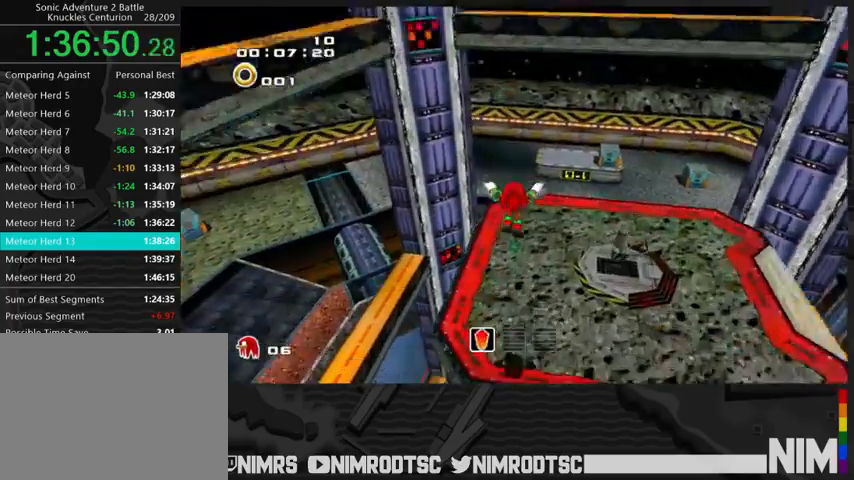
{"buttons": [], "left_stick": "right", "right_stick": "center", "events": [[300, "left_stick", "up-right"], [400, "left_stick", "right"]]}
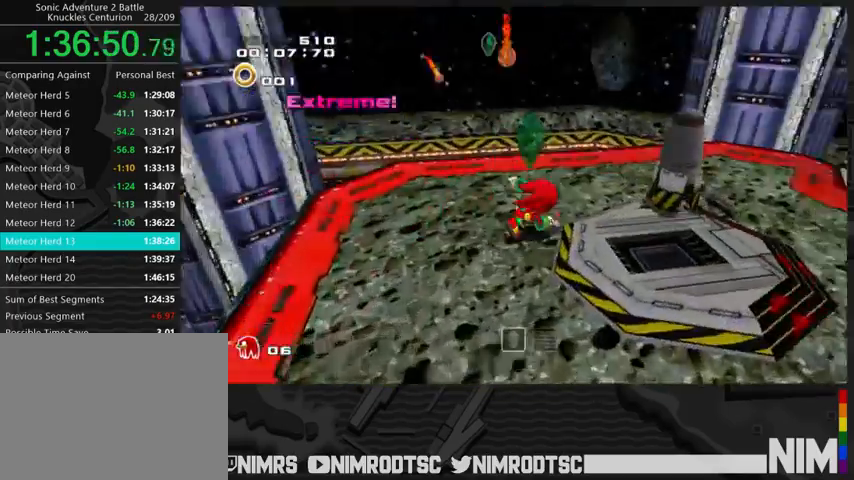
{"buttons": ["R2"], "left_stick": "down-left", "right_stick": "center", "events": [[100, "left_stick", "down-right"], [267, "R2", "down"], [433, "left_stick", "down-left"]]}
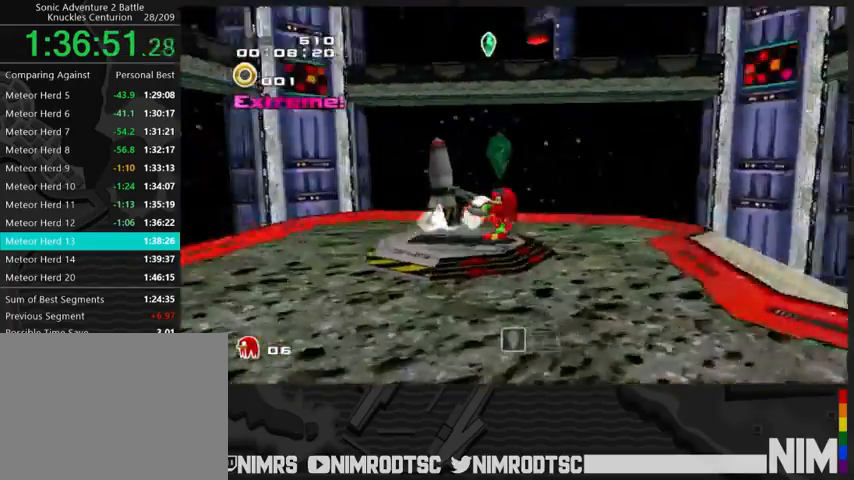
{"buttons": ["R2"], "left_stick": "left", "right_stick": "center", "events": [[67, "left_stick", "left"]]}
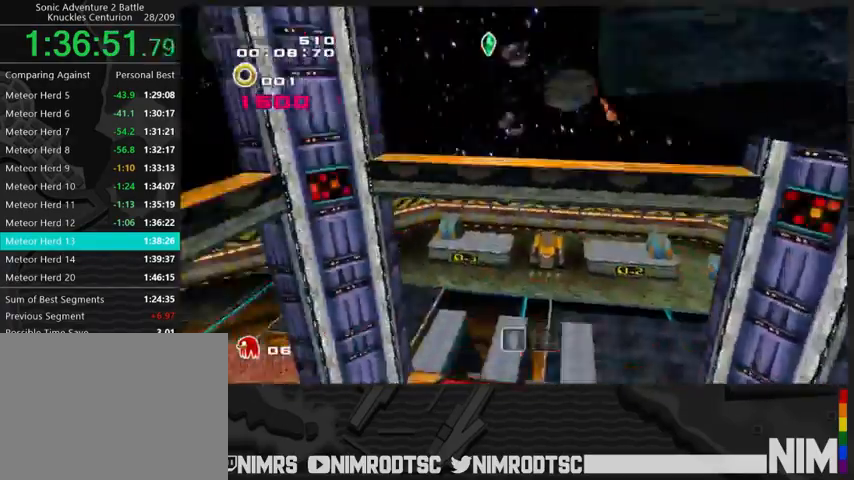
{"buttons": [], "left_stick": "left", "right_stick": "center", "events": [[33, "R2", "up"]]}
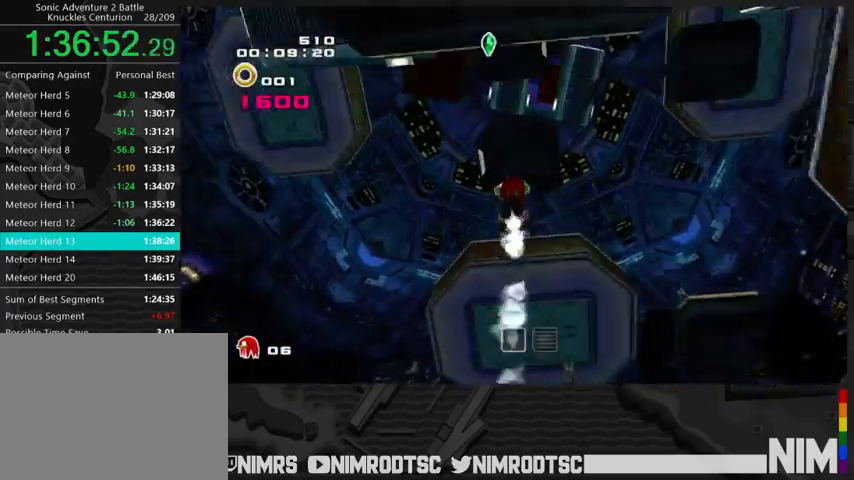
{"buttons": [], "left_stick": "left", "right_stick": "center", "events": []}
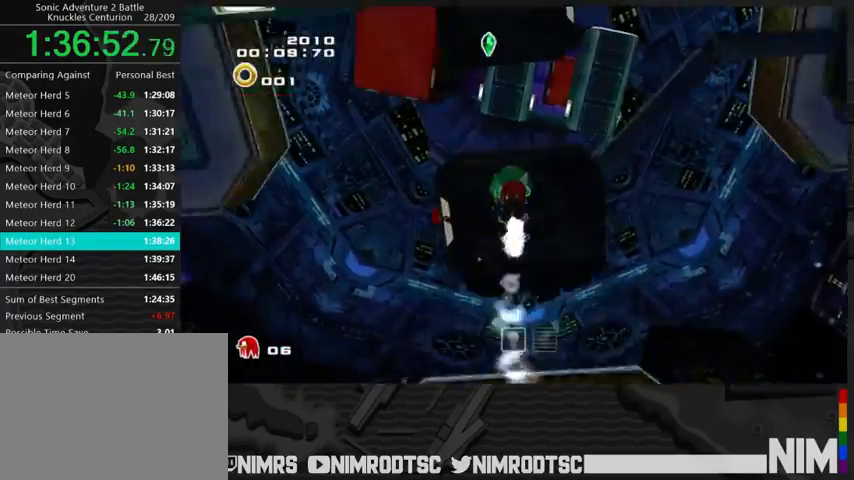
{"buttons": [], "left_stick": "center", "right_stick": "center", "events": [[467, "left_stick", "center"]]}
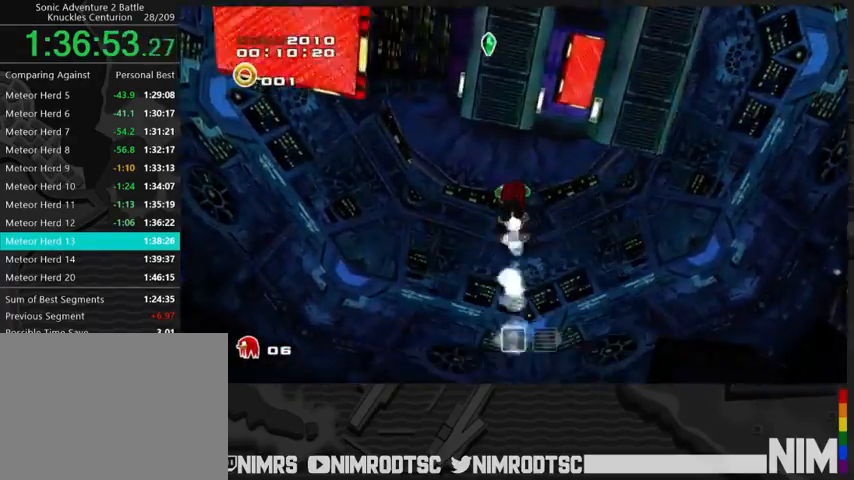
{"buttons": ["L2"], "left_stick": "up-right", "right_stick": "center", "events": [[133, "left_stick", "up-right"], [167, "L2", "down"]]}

+ + + + +

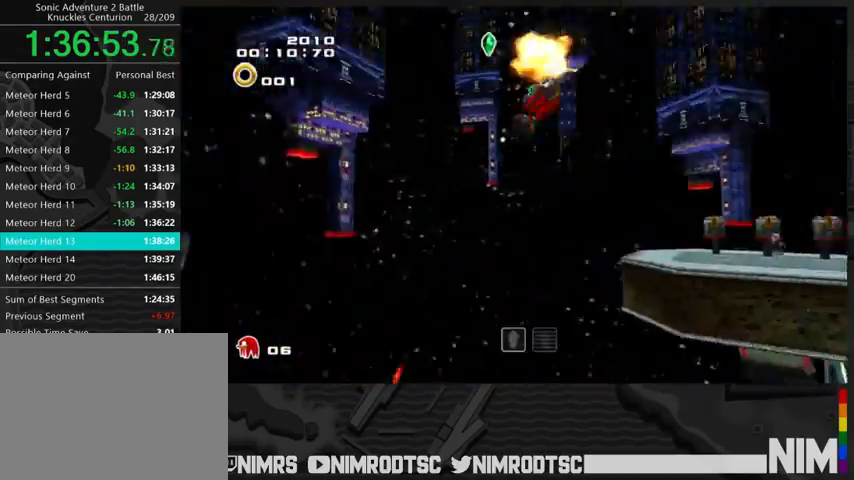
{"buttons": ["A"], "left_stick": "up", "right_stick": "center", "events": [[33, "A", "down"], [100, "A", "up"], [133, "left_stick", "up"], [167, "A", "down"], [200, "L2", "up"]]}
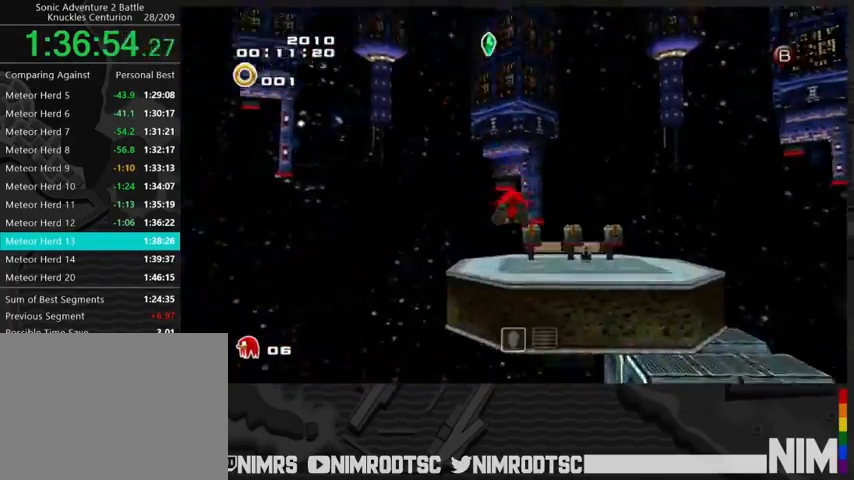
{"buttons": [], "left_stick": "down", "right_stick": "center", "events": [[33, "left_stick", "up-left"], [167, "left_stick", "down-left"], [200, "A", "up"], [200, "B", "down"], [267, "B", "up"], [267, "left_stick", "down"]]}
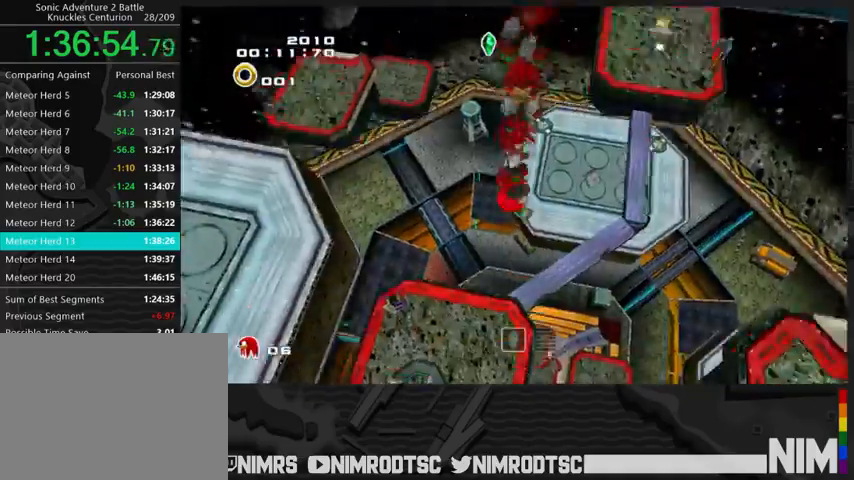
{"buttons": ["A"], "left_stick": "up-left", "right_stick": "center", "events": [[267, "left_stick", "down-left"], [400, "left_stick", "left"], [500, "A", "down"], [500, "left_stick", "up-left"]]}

+ + + + +

Directions for this task. Only lines with the string "down" belong in the answer; copy each of them from the listing.

Answer box.
{"buttons": ["R2"], "left_stick": "down-left", "right_stick": "center", "events": [[100, "left_stick", "down-right"], [267, "R2", "down"], [433, "left_stick", "down-left"]]}
{"buttons": ["L2"], "left_stick": "up-right", "right_stick": "center", "events": [[133, "left_stick", "up-right"], [167, "L2", "down"]]}
{"buttons": ["A"], "left_stick": "up", "right_stick": "center", "events": [[33, "A", "down"], [100, "A", "up"], [133, "left_stick", "up"], [167, "A", "down"], [200, "L2", "up"]]}
{"buttons": [], "left_stick": "down", "right_stick": "center", "events": [[33, "left_stick", "up-left"], [167, "left_stick", "down-left"], [200, "A", "up"], [200, "B", "down"], [267, "B", "up"], [267, "left_stick", "down"]]}
{"buttons": ["A"], "left_stick": "up-left", "right_stick": "center", "events": [[267, "left_stick", "down-left"], [400, "left_stick", "left"], [500, "A", "down"], [500, "left_stick", "up-left"]]}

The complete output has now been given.